**The problem:**
From the entries below, return only the lines starting at the one that contains "left elbow: (256, 316)" and ending at the one that contains "left knee: (510, 511)", exactly as they stand.

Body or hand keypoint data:
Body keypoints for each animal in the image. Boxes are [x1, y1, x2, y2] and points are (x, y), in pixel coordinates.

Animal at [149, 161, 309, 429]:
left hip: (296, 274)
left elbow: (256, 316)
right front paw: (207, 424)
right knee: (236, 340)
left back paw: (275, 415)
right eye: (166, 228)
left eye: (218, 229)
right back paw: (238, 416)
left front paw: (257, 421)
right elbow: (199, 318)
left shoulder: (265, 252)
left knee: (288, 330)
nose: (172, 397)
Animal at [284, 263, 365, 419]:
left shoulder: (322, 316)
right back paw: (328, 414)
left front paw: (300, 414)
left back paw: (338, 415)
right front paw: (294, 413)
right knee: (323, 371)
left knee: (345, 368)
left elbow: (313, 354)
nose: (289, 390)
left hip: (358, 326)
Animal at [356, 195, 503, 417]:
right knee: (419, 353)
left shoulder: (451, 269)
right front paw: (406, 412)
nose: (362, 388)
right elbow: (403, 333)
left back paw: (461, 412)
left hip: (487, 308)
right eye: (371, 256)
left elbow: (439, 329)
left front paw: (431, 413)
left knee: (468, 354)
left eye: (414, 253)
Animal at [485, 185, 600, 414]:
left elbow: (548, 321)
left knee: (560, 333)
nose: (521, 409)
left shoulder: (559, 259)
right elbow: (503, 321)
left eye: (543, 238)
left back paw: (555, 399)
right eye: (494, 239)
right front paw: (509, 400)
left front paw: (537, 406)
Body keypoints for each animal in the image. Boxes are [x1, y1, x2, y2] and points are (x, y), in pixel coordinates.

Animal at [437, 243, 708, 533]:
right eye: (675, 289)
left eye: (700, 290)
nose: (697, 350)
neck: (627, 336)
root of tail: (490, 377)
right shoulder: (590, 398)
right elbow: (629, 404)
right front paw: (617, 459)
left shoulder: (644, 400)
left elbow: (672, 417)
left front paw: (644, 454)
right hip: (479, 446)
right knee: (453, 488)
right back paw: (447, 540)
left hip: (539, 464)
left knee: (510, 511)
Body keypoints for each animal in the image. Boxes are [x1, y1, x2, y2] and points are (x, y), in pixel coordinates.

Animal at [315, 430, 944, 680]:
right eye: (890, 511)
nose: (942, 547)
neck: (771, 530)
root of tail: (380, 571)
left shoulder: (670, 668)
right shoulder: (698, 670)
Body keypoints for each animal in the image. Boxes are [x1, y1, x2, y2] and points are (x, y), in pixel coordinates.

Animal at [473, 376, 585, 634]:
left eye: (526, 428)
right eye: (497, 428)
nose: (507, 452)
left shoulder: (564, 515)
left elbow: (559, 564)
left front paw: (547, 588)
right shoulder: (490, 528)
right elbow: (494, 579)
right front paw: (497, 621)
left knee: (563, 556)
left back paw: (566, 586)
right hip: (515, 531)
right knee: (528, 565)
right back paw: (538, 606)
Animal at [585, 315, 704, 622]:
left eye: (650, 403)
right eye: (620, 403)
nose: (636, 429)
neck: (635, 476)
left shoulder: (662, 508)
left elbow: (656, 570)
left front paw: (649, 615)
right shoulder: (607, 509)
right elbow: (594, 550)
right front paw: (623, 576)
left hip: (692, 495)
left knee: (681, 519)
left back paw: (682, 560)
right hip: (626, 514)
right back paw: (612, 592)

**Answer area:**
left elbow: (256, 316)
right front paw: (207, 424)
right knee: (236, 340)
left back paw: (275, 415)
right eye: (166, 228)
left eye: (218, 229)
right back paw: (238, 416)
left front paw: (257, 421)
right elbow: (199, 318)
left shoulder: (265, 252)
left knee: (288, 330)
nose: (172, 397)
Animal at [284, 263, 365, 419]:
left shoulder: (322, 316)
right back paw: (328, 414)
left front paw: (300, 414)
left back paw: (338, 415)
right front paw: (294, 413)
right knee: (323, 371)
left knee: (345, 368)
left elbow: (313, 354)
nose: (289, 390)
left hip: (358, 326)
Animal at [356, 195, 503, 417]:
right knee: (419, 353)
left shoulder: (451, 269)
right front paw: (406, 412)
nose: (362, 388)
right elbow: (403, 333)
left back paw: (461, 412)
left hip: (487, 308)
right eye: (371, 256)
left elbow: (439, 329)
left front paw: (431, 413)
left knee: (468, 354)
left eye: (414, 253)
Animal at [485, 185, 600, 414]:
left elbow: (548, 321)
left knee: (560, 333)
nose: (521, 409)
left shoulder: (559, 259)
right elbow: (503, 321)
left eye: (543, 238)
left back paw: (555, 399)
right eye: (494, 239)
right front paw: (509, 400)
left front paw: (537, 406)
Body keypoints for each animal in the image. Boxes are [x1, y1, x2, y2] and points are (x, y), in pixel coordinates.

Animal at [437, 243, 708, 533]:
right eye: (675, 289)
left eye: (700, 290)
nose: (697, 350)
neck: (627, 336)
root of tail: (490, 377)
right shoulder: (590, 398)
right elbow: (629, 404)
right front paw: (617, 459)
left shoulder: (644, 400)
left elbow: (672, 417)
left front paw: (644, 454)
right hip: (479, 446)
right knee: (453, 488)
right back paw: (447, 540)
left hip: (539, 464)
left knee: (510, 511)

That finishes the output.